Perhaps a better tagline for Sheldon Wilson’s creepy “Shallow Ground” would be “Evil never dies”. Winner of the Best Picture Audience Award at the Dead By Dawn Film Festival 2004, “Shallow Ground” has been called “disturbing”, something that “stays with you for days after you see it”. The movie begins with an amazing opening sequence of a boy stalking through some woods. A naked boy. Covered in blood. Carrying a hunting knife. Intercut with his determined march are bizarre images of what I can only describe as “taxidermy” projects in progress. And the menacing score over all of this only heightens the tension.
Using a Steadicam to get that “Evil Dead” –woods feel, the camera follows the character referred to only as The Boy (Rocky Marquette, “Mortuary”) up and into the remote police outpost of the tiny town of Shallow Valley, California where everyone is moving out. Apparently a nearby dam’s construction was recently completed and all but a very few residents of this place in the middle of nowhere are leaving. Deputies Stuart Dempsey (Stan Kirsch, “Highlander -The Series”) and Laura Russell (Lindsey Stoddart, “The Ring”) are horrified at the sudden appearance and hold The Boy there until Stuart can go find the sheriff, Jack Sheppard (Timothy V. Murphy, “Skeleton Man”).

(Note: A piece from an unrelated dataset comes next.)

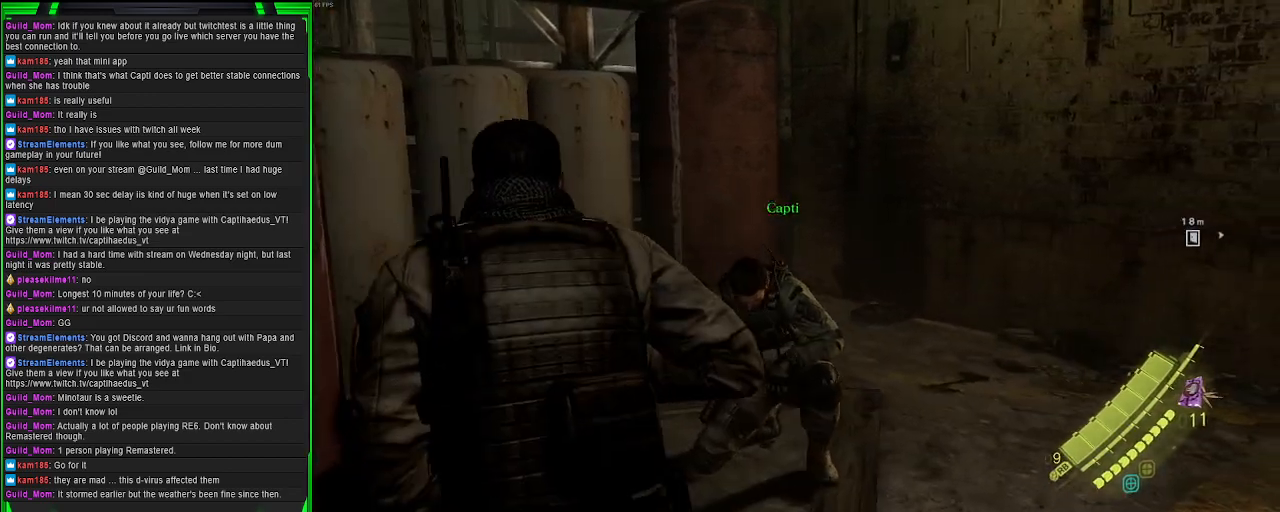
{"buttons": [], "left_stick": "left", "right_stick": "right", "events": [[367, "left_stick", "left"]]}
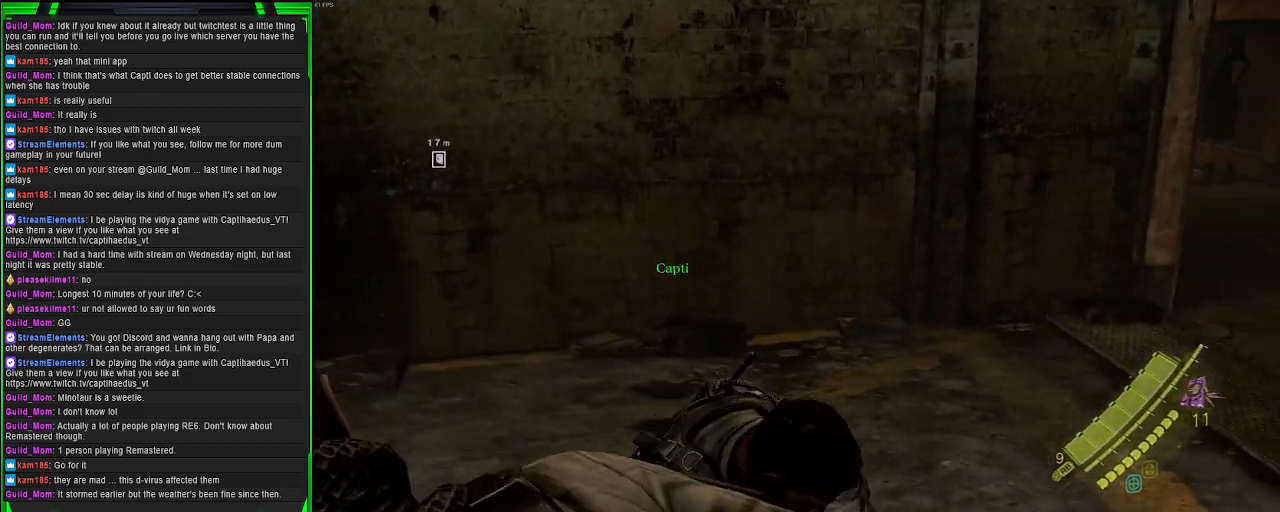
{"buttons": [], "left_stick": "up-left", "right_stick": "right", "events": [[333, "left_stick", "center"], [483, "left_stick", "up-left"]]}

Jack has just been awakened by another nightmare of the year-old murder of a local girl, which he could have prevented, and the guilt is affecting his relationship with Laura as well as his job. Now, to compound that, he has to deal with this mysterious Boy and the weird happenings that begin soon after The Boy’s appearance. Cryptic messages in blood on doors, the blood on The Boy is not his but that of at least 3 other people, his fingerprints…well, you have to see the movie. Add into that mixture a sinister hunter, Leroy (John Kapelos, “Mimic: Sentinel”), a grieving widow, Helen Reedy (Patty McCormack, “The Bad Seed”), a psychotically grieving father, Albert Underhill (Chris Hendrie, “The Langoliers”) and a detective (Steve Eastin, “A Nightmare on Elm Street: Freddy’s Revenge”) who seems to know more about The Boy than anyone else and tries to warn them that “he is not what he seems” and not to touch the blood which at times pours off the boy and seems to have a will of its own.
The story is a mixture of supernatural retribution, murder mystery and psychological thriller with superb Super 16-mm cinematography by John P. Tarver, a creepy yet very effective score by Steve London, using the Budapest Film Orchestra, sound design by Richie Nieto which made use of the sounds of the woods interspersed with whispers, human voices, wails and groans, all to effective eerieness. But the SFX by Patrick Mcgee and Saul Gallegos are the real star of the show. Without resorting to any CGI other than two shots involving insects on The Boy’s face, they were able to make blood move about in amazing and unnatural ways. And in one memorable scene, VERY reminiscent of a similar scene in “Texas Chainsaw Massacre”, they created horrific corpses, called “Dead Heads” by director Sheldon Wilson. So, for gorehounds, it’s all here, as well as a few other “tasty” and gruesome SFX.
The acting is adequate; Lindsey Stoddart, whose character is a major component of the story, seemed to be drugged through most of the shoot. She did everything in slow motion. Timothy V. Murphy, an Irish actor, had an accent that came and went so I was never sure if he WAS an Irish sheriff or just couldn’t get the American accent to stay put. Stan Kirsch was excellent as the “city boy” deputy who wants the hell out of Dodge but when things start going from bad to worse, sticks it out until… Patty McCormack, all grown up from her ground-breaking role in 1956’s “The Bad Seed”, does admirably as a widow trying to restart her bed & breakfast business in a dying town. And Rocky Marquette as The Boy is incredible – he never says a word but with his bright blue eyes against that blood red face and with his body movements, he is able to convey all sorts of feelings and emotions.
The film was shot in 18 days in June of 2003 in the Topanga Canyon area near LA, Charlie Manson country. And due to the low budget of only $72,000, which is all on the screen, the producers had to make use of the SAG Experimental Program which meant no one got paid up-front. So this was a truly dedicated group of people who really believed in their movie.
A lot of people are going to be either freaked out, as I was, or disappointed by the shock ending. This is a movie you may need to watch more than once to catch a lot of subtle clues and, who knows, there may very well be a sequel. I would love to see The Boy again.